Problem description → The required lines are those that contain "events"; pull them out of the data and copy them.

Exercise data →
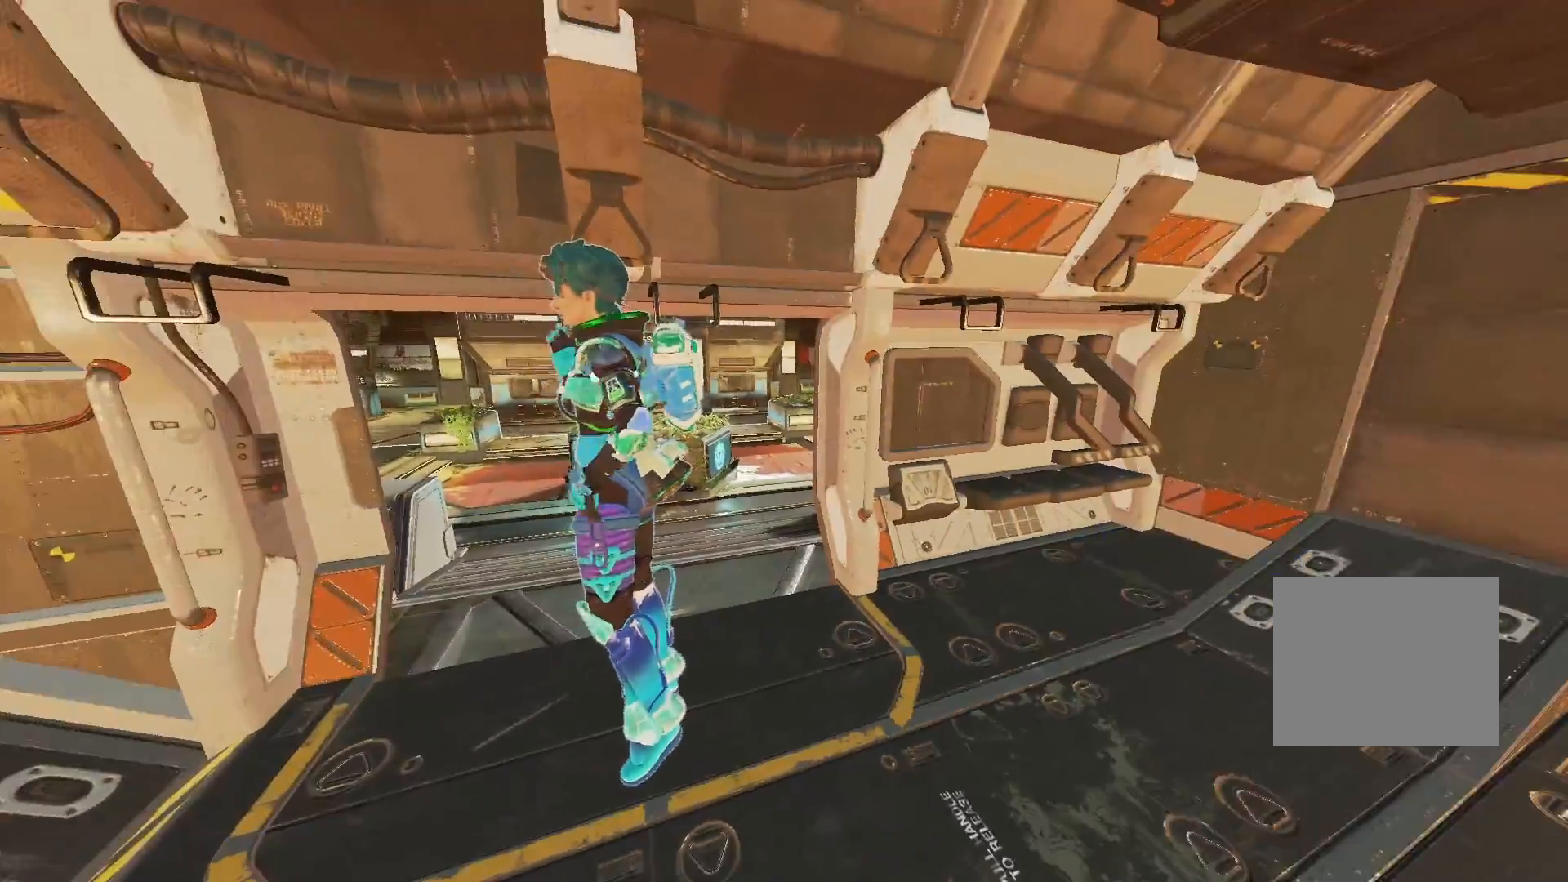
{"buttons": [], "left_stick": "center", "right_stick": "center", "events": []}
---
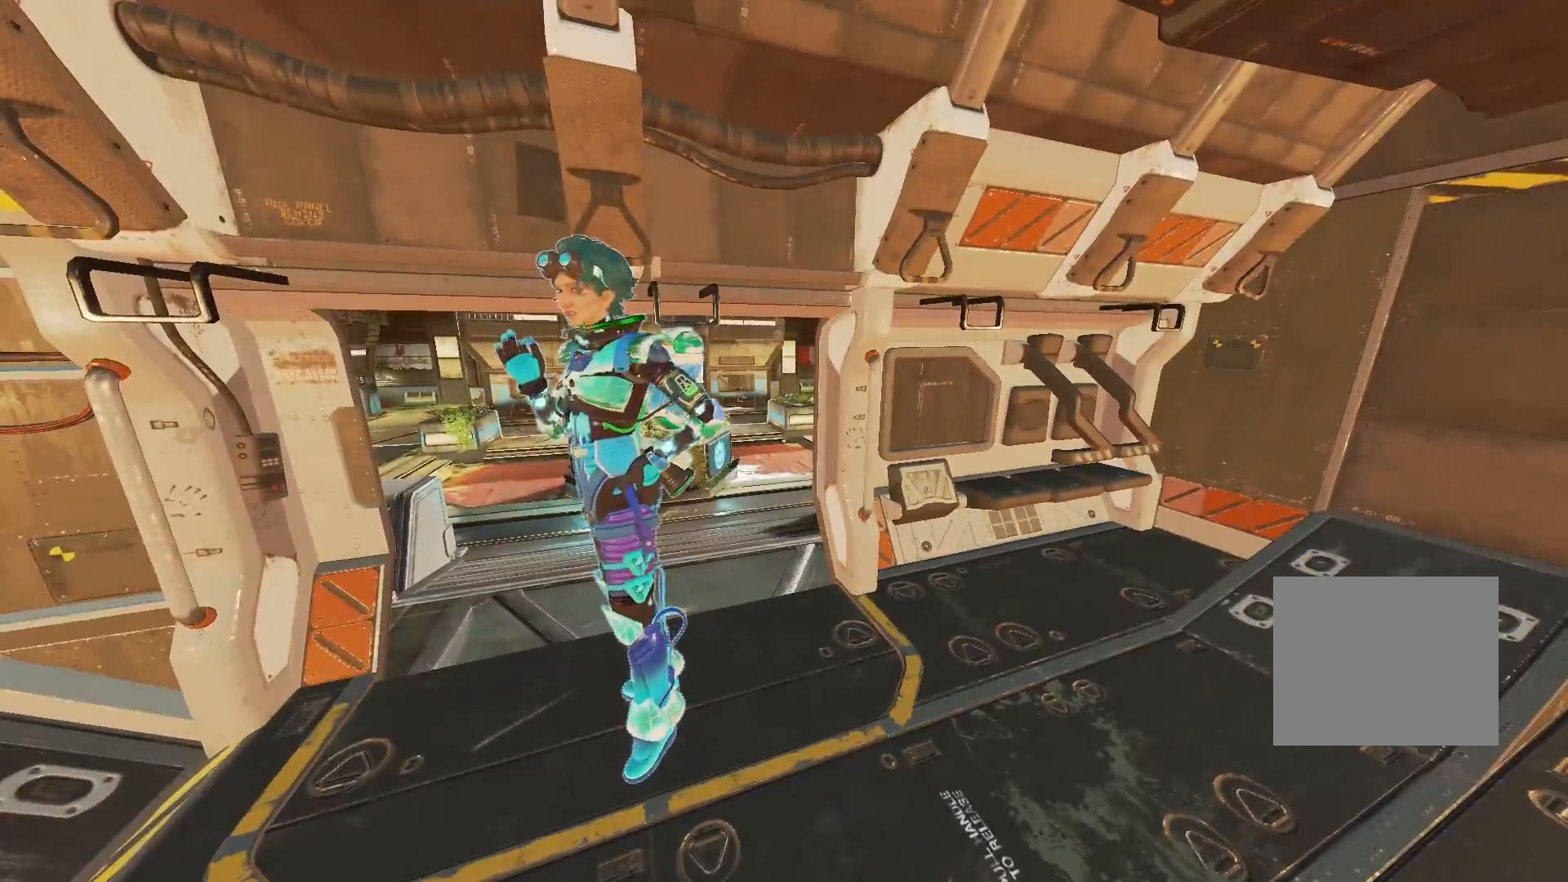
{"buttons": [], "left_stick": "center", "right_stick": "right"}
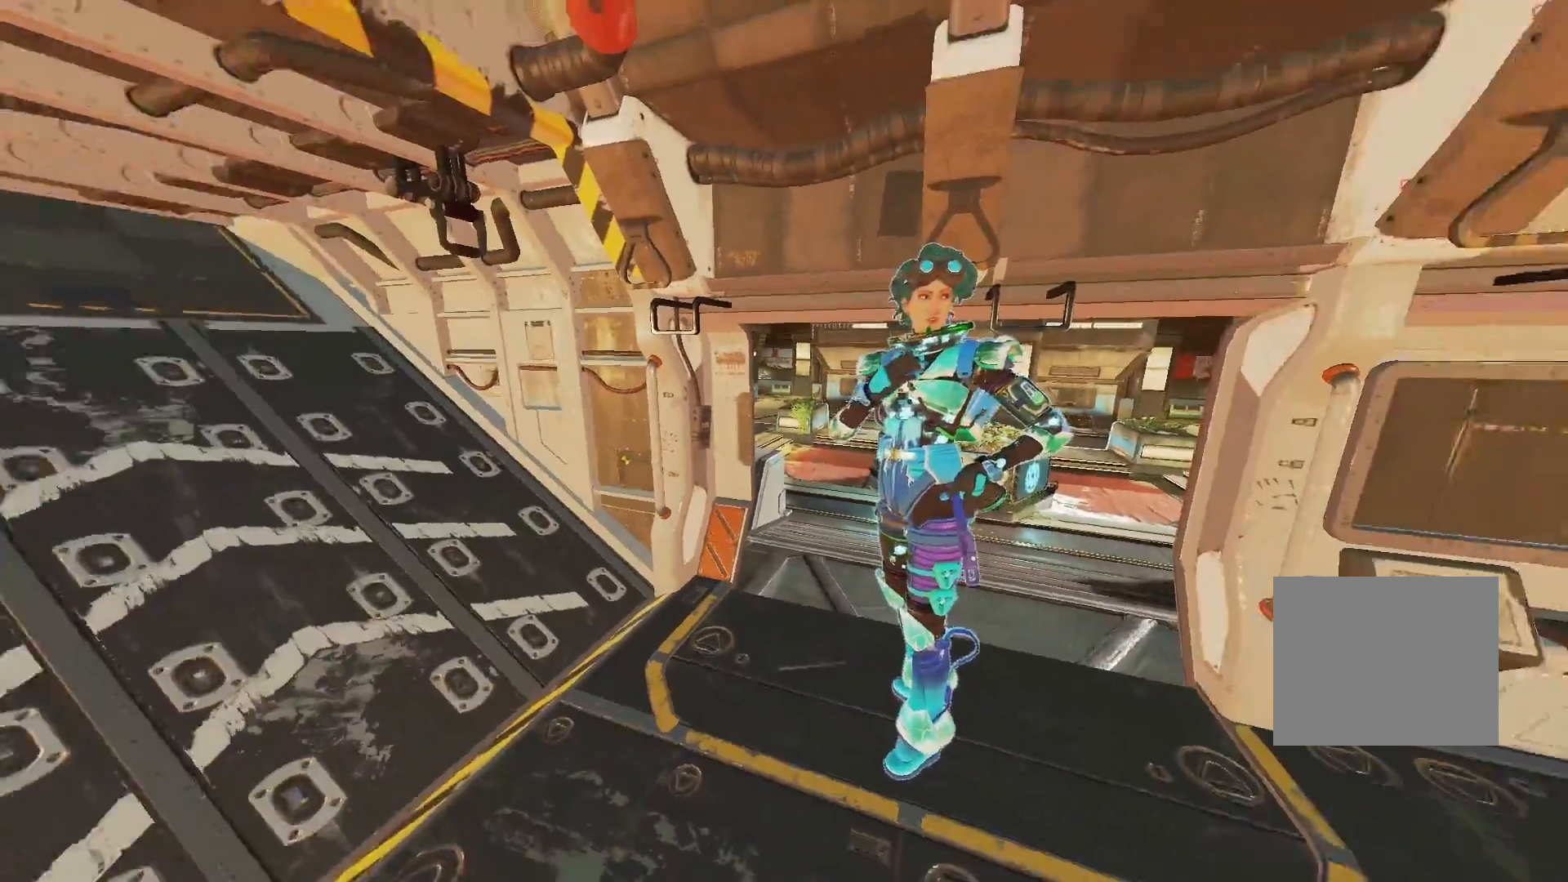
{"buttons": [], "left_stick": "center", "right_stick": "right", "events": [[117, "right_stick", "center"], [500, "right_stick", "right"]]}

Written response →
{"buttons": [], "left_stick": "center", "right_stick": "center", "events": []}
{"buttons": [], "left_stick": "center", "right_stick": "right", "events": [[117, "right_stick", "center"], [500, "right_stick", "right"]]}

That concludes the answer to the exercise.